PROBLEM TO SOLVE:
Lines from the one containing "34: (145, 257)" through the final line of the data, restated word for word and free of pictures, make up the whole answer.

== RECORDED INFORMATION ==

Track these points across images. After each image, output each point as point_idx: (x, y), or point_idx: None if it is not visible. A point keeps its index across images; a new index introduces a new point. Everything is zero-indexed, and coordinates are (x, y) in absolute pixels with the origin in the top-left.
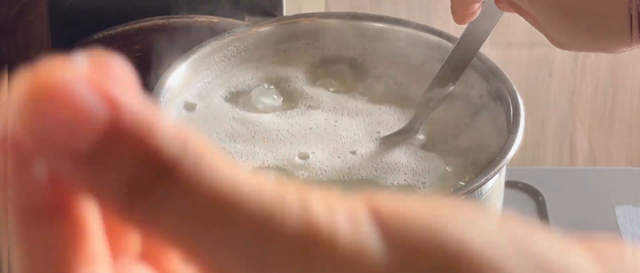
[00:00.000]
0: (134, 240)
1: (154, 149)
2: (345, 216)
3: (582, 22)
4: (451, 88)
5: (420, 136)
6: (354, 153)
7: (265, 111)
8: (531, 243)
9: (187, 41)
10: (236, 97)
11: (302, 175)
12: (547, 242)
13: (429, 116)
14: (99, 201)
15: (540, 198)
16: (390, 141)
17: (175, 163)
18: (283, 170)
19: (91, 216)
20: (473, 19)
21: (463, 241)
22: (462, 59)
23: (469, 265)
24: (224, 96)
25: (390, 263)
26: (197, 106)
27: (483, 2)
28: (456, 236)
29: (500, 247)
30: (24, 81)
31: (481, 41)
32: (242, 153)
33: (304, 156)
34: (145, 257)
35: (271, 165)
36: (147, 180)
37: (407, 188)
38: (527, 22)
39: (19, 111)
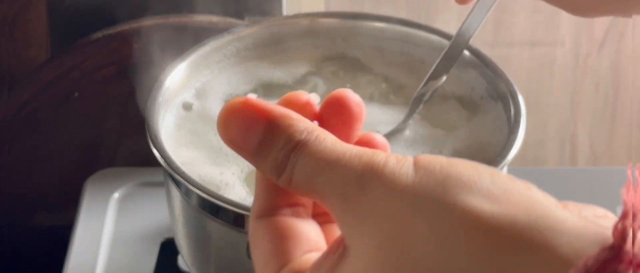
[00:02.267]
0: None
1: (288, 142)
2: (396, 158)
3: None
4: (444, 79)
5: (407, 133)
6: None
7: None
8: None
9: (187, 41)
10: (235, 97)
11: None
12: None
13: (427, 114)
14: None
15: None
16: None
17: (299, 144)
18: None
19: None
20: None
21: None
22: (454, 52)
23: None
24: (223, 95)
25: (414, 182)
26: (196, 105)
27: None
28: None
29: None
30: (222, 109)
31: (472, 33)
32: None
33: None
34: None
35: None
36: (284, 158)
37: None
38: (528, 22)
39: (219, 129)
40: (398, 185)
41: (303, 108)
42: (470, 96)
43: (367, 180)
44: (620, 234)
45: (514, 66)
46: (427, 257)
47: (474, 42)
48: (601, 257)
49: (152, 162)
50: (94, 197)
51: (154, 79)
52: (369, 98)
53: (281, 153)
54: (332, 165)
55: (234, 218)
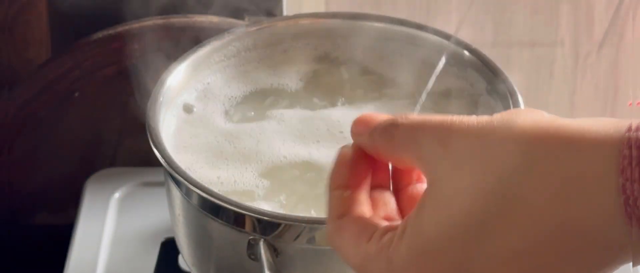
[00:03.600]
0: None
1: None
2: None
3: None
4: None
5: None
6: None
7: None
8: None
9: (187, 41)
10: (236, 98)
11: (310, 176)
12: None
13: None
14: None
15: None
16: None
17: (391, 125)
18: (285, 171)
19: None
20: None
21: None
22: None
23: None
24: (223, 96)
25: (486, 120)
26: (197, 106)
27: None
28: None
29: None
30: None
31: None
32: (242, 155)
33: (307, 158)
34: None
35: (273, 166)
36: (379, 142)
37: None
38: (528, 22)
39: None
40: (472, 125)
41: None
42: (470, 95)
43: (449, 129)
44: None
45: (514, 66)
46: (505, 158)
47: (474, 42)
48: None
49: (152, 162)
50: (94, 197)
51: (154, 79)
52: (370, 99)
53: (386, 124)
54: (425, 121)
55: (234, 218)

===

ANSWER SECTION:
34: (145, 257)
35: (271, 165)
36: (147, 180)
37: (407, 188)
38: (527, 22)
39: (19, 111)
[00:02.267]
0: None
1: (288, 142)
2: (396, 158)
3: None
4: (444, 79)
5: (407, 133)
6: None
7: None
8: None
9: (187, 41)
10: (235, 97)
11: None
12: None
13: (427, 114)
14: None
15: None
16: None
17: (299, 144)
18: None
19: None
20: None
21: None
22: (454, 52)
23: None
24: (223, 95)
25: (414, 182)
26: (196, 105)
27: None
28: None
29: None
30: (222, 109)
31: (472, 33)
32: None
33: None
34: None
35: None
36: (284, 158)
37: None
38: (528, 22)
39: (219, 129)
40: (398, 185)
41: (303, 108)
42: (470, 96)
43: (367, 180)
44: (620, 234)
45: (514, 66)
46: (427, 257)
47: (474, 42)
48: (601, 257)
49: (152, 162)
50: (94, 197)
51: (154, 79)
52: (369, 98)
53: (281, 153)
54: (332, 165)
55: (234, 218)
[00:03.600]
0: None
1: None
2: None
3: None
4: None
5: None
6: None
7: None
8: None
9: (187, 41)
10: (236, 98)
11: (310, 176)
12: None
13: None
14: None
15: None
16: None
17: (391, 125)
18: (285, 171)
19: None
20: None
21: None
22: None
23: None
24: (223, 96)
25: (486, 120)
26: (197, 106)
27: None
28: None
29: None
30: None
31: None
32: (242, 155)
33: (307, 158)
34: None
35: (273, 166)
36: (379, 142)
37: None
38: (528, 22)
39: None
40: (472, 125)
41: None
42: (470, 95)
43: (449, 129)
44: None
45: (514, 66)
46: (505, 158)
47: (474, 42)
48: None
49: (152, 162)
50: (94, 197)
51: (154, 79)
52: (370, 99)
53: (386, 124)
54: (425, 121)
55: (234, 218)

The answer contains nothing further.